How much does ₹5,000 SIP grow in 7 years?

₹5,000 monthly SIP over 7 years grows to ₹6,59,895 at 12% annual returns. At 15% it reaches ₹7,44,841, and at 10% it is ₹6,09,792. Your total invested is ₹4,20,000.

Is 7 years enough time for a ₹5,000 SIP?

7 years lets compounding do meaningful work. Over this horizon your ₹4,20,000 grows roughly 1.6x at 12% — ₹6,59,895 total. Equity-oriented funds historically deliver 11–14% CAGR over such durations.

How is ₹5,000 SIP for 7 years calculated?

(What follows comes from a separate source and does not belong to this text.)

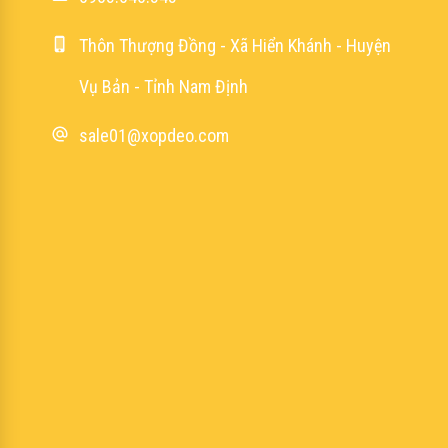
Thôn Thượng Đồng - Xã Hiển Khánh - Huyện
Vụ Bản - Tỉnh Nam Định
sale01@xopdeo.com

We apply the SIP formula FV = P × [((1+r)^n – 1)/r] × (1+r) with P = ₹5,000, monthly rate r = annual/12/100, and n = 84 months. Monthly compounding, annuity-due convention.

What return rate should I assume for a ₹5,000 SIP?

A conservative planning figure is 12% CAGR for diversified equity mutual funds. Aggressive mid/small-cap SIPs can target 14–15% but with higher drawdowns. Debt SIPs return 6–8%.

Can I change the ₹5,000 SIP amount later?

Yes. Most platforms allow you to modify or cancel the SIP any time. A smarter move is a step-up SIP — increase your contribution 10% annually to match salary growth. Over the full tenure this boosts the final corpus 30–60% versus flat contributions.